Along with steadily increasing attendances, it is fair to say that all six clubs are now located at venues that are of a far better overall standard than they were in the days of the earlier ABL. The baseball is of a high quality and people are arguably provided with pretty decent value for money – even though non-members are not likely to turn up for four games in any home series.
The challenge remains to enhance and to maintain the supporter experience while ensuring that the league remains financially viable.
“I think we have done pretty well in that area to date,” Dale said. “The next step is to make sure that we re-invest in our members and we spend time delivering on the value. It’s a fine line between financial viability and delivering value, but I think we do it well with the Heat,” Dale said.
“We have for the first time promoted a feedback survey to members and fans and this will form part of our revised operational plan. Many things are simple, small and easy to do, but the time needs to be spent on effective delivery.”
Quite properly delighted after another outstanding ABL season by Perth Heat, General Manager Lachlan Dale still takes a balanced view of how the league is situated in terms of its strengths, its challenges and its prospects for further expansion. The public response to this year’s Championship Series in Adelaide – which was the best-attended yet – may have served to stimulate further interest in league expansion, although Dale takes a more realistic stance on where we are at.
“Overall I would rank the league at travelling about six out of ten,” he said.
“On the plus side, the level of play, the upgrades to facilities, increasing grassroots participation, increased baseball revenue, increased profile, development opportunities for young players and the international investment – especially from MLB – are all real positives,” he said. “I see potential for real growth, or even a boom that might be just around the corner.”
“On the flip side of that, we face serious challenges in the areas of television coverage, radio, effective marketing, stable staffing and resourcing of the clubs. We need to be prepared to spend money to make money. It is far too early to speak about new teams. The current ones are not yet sustainable, and expansion would simply make it tougher.”
“Franchises may be an alternate option,” he said. “ But whichever way the league decides to go, there must be structures in place and agreements that can be reached to secure the viability of each state having a team.”
“Look, I am really happy with how my club operated this season – and of course it is a real buzz to us and our supporters to win another ABL Championship,” Dale said.
“But there is a far broader picture.

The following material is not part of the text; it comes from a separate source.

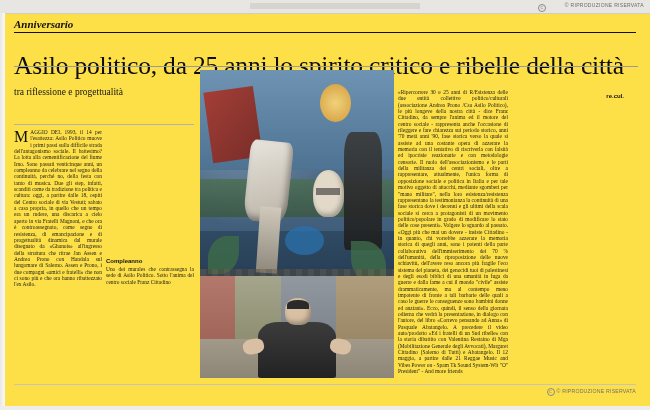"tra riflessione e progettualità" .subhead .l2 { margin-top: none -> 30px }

For this league to be viable in the longer term, all clubs need to be strong, all need to be competitive, all need to have a committed supporter base and all need to be financially sound.”
“I look forward to all of us getting better at what we do over the years to come,” he said.
Australian Baseball Alumni again extends its congratulations to Perth Heat on another outstandingly successful Australian Baseball League season.
We thank Lachlan Dale for his assistance in writing this article, which we are confident will generate positive discussion about the exciting opportunities and the challenges that the Australian Baseball League faces into the future.